Allison Aubrey
Allison Aubrey is an American journalist. She is a National Public Radio (NPR) correspondent for food and nutrition. Aubrey won a James Beard Award twice for her television series, NPR’s Tiny Desk Kitchen. The James Beard Foundation Awards are annual awards presented by the James Beard Foundation to recognize and acknowledge chefs, restaurant owners, authors, and journalists. Aubrey and her colleagues at NPR’s food blog, The Salt won the foundation’s award for Best Food Blog.
Diane Hatz
A social entrepreneur who’s a creative marketing expert, Diane Hatz raises awareness about problems and solutions with food and farming while activating individuals to make a change. Hatz is the Founder and Executive Director of Change Food, she was also the Founder and organizer for TEDxManhattan “Changing the Way We Eat” from 2010 to 2015. TEDxManhattan was an annual event that brought key experts in the food and farming movement to discuss issues with the U.S food system. Lastly, she’s worked at the GRACE Communications Foundation for 12 years and not only founded but directed Sustainable Table, a consumer program.
Denise O’Brien
Denise is a self-employed farmer who founded and coordinated Women, Food, and Agriculture Network (WFAN).
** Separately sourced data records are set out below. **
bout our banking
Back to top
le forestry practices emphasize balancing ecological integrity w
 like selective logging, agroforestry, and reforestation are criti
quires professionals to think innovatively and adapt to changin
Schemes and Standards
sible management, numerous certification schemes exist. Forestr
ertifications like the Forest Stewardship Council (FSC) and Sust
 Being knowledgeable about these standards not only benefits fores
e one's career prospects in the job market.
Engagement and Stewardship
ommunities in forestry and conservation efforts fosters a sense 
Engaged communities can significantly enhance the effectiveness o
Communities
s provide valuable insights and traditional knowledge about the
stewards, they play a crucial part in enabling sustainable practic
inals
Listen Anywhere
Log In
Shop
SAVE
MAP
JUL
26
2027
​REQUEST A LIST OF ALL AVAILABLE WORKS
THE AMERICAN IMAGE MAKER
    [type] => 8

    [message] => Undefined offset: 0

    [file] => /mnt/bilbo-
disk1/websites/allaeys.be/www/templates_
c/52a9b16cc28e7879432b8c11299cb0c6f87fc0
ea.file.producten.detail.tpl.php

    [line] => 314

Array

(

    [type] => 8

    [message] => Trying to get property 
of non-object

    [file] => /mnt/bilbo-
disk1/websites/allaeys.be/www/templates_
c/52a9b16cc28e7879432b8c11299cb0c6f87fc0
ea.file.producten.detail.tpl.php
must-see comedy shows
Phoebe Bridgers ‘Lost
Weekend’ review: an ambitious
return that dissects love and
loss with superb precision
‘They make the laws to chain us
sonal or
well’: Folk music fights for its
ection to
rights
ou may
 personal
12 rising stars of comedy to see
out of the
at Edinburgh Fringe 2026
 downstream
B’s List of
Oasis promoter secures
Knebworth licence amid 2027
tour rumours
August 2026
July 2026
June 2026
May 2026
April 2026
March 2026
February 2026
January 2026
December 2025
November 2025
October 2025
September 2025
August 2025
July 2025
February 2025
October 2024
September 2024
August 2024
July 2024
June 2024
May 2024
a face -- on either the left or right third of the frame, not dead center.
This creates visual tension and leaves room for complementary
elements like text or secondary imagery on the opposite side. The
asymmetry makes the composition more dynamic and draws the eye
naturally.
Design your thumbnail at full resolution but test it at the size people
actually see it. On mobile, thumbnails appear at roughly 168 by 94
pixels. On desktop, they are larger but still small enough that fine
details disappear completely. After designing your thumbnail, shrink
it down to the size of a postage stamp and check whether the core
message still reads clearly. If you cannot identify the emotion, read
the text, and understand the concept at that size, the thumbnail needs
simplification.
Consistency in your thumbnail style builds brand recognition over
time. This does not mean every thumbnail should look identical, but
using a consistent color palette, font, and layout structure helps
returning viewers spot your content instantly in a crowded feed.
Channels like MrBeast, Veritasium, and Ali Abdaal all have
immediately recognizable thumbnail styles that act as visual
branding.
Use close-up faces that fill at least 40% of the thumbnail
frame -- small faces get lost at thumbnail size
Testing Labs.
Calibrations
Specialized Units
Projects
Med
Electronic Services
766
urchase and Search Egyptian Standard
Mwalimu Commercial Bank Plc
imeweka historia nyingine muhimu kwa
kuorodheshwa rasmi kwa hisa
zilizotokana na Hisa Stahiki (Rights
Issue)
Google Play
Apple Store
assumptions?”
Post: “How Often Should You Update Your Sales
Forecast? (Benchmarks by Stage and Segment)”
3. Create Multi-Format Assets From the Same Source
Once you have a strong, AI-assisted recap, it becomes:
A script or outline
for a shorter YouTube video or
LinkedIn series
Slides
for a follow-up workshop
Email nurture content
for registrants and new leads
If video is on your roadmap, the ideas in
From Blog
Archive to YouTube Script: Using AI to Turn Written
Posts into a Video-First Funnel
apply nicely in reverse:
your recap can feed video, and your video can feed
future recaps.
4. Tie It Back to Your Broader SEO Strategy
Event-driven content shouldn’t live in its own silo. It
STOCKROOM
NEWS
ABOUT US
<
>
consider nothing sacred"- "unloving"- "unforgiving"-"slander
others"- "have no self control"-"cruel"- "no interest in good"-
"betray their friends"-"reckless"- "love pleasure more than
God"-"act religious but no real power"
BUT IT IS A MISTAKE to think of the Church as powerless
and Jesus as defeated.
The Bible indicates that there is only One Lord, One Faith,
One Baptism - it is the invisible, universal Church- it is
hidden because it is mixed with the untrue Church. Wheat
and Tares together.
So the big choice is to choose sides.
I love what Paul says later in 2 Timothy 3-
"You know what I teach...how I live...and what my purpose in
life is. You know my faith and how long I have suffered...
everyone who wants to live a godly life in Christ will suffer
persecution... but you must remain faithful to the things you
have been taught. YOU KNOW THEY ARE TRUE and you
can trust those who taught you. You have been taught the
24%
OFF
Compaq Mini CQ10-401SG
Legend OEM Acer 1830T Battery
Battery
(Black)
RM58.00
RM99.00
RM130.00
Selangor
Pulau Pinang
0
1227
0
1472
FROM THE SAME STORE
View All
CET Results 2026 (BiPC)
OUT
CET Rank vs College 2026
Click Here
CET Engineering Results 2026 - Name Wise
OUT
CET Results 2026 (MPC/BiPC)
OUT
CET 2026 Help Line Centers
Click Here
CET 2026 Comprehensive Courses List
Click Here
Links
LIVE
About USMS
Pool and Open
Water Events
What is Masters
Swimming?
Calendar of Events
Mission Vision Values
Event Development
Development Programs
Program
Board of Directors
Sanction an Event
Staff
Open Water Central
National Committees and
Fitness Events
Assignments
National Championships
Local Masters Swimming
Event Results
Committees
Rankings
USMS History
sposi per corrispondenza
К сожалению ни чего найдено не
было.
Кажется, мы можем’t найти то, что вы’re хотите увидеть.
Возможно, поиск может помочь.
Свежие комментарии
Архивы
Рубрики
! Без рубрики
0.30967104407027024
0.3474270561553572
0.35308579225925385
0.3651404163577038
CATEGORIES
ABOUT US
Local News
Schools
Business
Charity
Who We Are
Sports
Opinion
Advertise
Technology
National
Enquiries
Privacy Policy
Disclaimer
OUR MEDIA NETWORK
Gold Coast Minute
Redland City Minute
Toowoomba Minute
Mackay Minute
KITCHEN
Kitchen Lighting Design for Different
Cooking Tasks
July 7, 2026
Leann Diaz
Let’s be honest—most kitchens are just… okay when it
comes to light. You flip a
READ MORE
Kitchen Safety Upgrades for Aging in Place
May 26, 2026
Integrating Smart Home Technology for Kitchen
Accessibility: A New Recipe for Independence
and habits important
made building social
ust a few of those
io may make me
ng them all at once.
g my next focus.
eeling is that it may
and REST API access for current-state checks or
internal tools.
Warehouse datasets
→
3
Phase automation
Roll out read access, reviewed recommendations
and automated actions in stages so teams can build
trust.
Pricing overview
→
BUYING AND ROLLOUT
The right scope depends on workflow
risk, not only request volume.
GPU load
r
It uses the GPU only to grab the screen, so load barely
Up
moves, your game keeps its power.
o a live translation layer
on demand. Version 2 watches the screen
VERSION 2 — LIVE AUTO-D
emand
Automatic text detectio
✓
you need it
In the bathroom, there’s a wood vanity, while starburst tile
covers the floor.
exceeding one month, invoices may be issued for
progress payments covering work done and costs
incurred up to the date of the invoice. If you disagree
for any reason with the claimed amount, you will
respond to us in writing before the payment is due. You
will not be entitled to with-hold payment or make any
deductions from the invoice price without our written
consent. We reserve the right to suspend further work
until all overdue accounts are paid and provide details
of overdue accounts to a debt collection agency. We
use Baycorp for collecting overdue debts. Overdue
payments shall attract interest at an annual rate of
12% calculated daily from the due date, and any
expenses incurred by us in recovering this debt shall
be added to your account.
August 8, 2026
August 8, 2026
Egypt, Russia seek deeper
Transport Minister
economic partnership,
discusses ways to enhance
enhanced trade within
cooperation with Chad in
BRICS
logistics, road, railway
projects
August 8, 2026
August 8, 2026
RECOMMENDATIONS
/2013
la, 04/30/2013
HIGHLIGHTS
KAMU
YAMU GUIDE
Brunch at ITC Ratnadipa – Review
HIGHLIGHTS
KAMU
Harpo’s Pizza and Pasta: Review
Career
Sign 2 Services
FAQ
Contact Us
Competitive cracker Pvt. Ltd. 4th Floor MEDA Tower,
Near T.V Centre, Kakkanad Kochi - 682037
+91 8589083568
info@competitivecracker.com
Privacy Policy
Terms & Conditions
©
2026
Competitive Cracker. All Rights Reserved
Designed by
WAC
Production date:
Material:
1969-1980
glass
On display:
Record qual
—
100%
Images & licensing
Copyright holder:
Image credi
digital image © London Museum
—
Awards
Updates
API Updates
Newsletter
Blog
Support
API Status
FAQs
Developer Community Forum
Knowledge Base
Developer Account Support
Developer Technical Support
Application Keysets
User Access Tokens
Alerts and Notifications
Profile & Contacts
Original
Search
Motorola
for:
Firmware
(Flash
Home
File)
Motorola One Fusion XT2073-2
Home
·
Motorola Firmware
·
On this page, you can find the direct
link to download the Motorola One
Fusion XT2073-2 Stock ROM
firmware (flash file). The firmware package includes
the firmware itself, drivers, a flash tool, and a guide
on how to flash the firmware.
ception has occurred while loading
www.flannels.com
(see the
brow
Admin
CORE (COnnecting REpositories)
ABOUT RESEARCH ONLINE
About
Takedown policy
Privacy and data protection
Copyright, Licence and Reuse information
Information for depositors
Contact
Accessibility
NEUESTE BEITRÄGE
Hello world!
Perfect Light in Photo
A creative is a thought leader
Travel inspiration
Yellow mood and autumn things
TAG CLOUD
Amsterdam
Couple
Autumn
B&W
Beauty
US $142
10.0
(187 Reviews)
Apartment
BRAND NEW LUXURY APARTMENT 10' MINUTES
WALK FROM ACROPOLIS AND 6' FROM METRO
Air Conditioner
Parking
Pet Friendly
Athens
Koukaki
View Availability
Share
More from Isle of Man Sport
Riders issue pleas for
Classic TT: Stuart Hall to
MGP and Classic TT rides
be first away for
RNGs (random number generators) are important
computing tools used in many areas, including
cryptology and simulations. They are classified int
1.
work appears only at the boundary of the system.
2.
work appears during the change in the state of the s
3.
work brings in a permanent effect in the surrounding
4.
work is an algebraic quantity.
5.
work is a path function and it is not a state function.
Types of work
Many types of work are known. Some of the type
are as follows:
She was a recipient of the Gloria Steinem Award and Iowa Farmers Union Young Leadership Award in 1997 and 1990. In 2000, Denise O’Brien was inducted into the Iowa Women’s Hall of Fame.
Andrea Harris
As an environmental engineer, Andrea Harris is currently working in Livestock and Environment Research Lab in the Department of Biological Systems Engineering at the University of Nebraska-Lincoln. As of now, Harris is working on greenhouse gas emissions of dairy farm cattle and swine farms. Her favorite part of being a rising Environmental Engineer is that being a woman in a normally male-dominant field. To her, it’s empowering.
Dorothy Hodgkin
Dorothy Hodgkin, who is well-known for her work on the structure of penicillin, insulin, and vitamin B12, won the Nobel Prize as a British Biochemist. As a young woman, she became very interested in Chemistry, but that particular field was more directed towards boys. Because of the struggle of being a female biochemist in the early 1900s, the laboratory condition was very undeveloped. Her lab was in one corner of Oxford University Musem of Natural History. It had only one window, which was accessed through a rickety staircase. Neither did she have any student to work under her. Although it was hard to succeed in a field that is male-based, she slowly began to collect money, which she used to buy the X-Ray apparatus for her lab. And just like that, her study began in 1934. Hodgkin won and received many awards before she died on July 29th in 1994. These awards include the Royal Medal by the Royal Society in 1956, the Nobel Prize in 1964, the Copley Medal by the Royal Society in 1976, and the Lomonosov Gold Medal from the Russian Academy of Science in 1982. Dorothy was also one of five “Women of Achievement” selected for a set of British stamps issued in August of 1996.